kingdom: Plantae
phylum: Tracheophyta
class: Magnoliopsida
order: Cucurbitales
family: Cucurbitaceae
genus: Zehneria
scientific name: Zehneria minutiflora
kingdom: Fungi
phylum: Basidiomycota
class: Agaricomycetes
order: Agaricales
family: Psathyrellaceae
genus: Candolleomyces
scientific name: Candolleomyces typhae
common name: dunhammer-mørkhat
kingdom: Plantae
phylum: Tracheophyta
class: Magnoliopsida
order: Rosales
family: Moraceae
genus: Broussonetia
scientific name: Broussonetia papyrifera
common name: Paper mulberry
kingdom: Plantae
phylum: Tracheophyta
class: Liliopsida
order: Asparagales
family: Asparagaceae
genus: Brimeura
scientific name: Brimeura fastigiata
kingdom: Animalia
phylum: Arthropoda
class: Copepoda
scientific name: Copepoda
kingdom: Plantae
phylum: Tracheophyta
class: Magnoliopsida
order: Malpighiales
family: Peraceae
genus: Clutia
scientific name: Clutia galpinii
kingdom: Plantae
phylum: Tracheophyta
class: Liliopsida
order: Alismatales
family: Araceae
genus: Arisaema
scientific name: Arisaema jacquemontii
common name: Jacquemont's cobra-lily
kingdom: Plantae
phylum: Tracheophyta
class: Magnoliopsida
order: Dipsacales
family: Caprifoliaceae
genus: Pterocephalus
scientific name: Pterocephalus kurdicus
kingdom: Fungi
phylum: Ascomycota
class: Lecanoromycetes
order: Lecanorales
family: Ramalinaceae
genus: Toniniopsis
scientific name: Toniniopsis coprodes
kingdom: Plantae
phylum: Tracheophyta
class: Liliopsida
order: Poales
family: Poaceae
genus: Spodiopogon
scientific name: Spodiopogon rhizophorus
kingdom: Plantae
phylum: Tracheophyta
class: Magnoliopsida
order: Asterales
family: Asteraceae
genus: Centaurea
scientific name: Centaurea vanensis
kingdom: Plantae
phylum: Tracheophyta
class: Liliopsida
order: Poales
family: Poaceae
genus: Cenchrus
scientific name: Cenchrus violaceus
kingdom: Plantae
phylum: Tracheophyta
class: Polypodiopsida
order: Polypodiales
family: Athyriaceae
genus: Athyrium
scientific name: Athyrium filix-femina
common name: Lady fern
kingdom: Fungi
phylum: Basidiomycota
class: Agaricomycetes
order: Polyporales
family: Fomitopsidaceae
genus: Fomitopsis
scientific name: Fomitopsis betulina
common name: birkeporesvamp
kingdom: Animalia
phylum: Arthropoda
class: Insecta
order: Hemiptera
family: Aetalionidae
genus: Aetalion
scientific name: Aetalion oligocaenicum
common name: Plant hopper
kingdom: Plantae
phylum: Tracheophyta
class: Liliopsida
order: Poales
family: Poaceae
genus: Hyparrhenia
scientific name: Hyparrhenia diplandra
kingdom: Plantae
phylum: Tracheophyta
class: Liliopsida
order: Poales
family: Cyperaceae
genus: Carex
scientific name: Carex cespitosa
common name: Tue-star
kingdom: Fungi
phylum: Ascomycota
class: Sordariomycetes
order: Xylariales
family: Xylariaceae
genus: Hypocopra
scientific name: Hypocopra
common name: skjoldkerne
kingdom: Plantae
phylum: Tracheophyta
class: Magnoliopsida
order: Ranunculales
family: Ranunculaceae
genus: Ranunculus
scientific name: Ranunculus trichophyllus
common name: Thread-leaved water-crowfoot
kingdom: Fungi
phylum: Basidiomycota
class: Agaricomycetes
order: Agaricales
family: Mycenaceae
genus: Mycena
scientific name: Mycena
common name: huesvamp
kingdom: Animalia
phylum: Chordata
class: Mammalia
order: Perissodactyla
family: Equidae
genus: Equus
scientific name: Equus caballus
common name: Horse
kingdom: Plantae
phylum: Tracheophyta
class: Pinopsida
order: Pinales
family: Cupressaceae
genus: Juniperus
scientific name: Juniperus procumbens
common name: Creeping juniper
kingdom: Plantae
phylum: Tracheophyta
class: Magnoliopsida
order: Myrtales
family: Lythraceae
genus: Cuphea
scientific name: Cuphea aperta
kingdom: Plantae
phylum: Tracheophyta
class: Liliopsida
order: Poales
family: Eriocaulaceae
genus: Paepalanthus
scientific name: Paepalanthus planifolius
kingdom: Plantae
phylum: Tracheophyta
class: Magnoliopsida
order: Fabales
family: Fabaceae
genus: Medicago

== == ==

Rewrite the material from its first line through the line containing "genus: Toniniopsis", putting "species" wherever "scientific name" appears and keeping everything else the same.

kingdom: Plantae
phylum: Tracheophyta
class: Magnoliopsida
order: Cucurbitales
family: Cucurbitaceae
genus: Zehneria
species: Zehneria minutiflora
kingdom: Fungi
phylum: Basidiomycota
class: Agaricomycetes
order: Agaricales
family: Psathyrellaceae
genus: Candolleomyces
species: Candolleomyces typhae
common name: dunhammer-mørkhat
kingdom: Plantae
phylum: Tracheophyta
class: Magnoliopsida
order: Rosales
family: Moraceae
genus: Broussonetia
species: Broussonetia papyrifera
common name: Paper mulberry
kingdom: Plantae
phylum: Tracheophyta
class: Liliopsida
order: Asparagales
family: Asparagaceae
genus: Brimeura
species: Brimeura fastigiata
kingdom: Animalia
phylum: Arthropoda
class: Copepoda
species: Copepoda
kingdom: Plantae
phylum: Tracheophyta
class: Magnoliopsida
order: Malpighiales
family: Peraceae
genus: Clutia
species: Clutia galpinii
kingdom: Plantae
phylum: Tracheophyta
class: Liliopsida
order: Alismatales
family: Araceae
genus: Arisaema
species: Arisaema jacquemontii
common name: Jacquemont's cobra-lily
kingdom: Plantae
phylum: Tracheophyta
class: Magnoliopsida
order: Dipsacales
family: Caprifoliaceae
genus: Pterocephalus
species: Pterocephalus kurdicus
kingdom: Fungi
phylum: Ascomycota
class: Lecanoromycetes
order: Lecanorales
family: Ramalinaceae
genus: Toniniopsis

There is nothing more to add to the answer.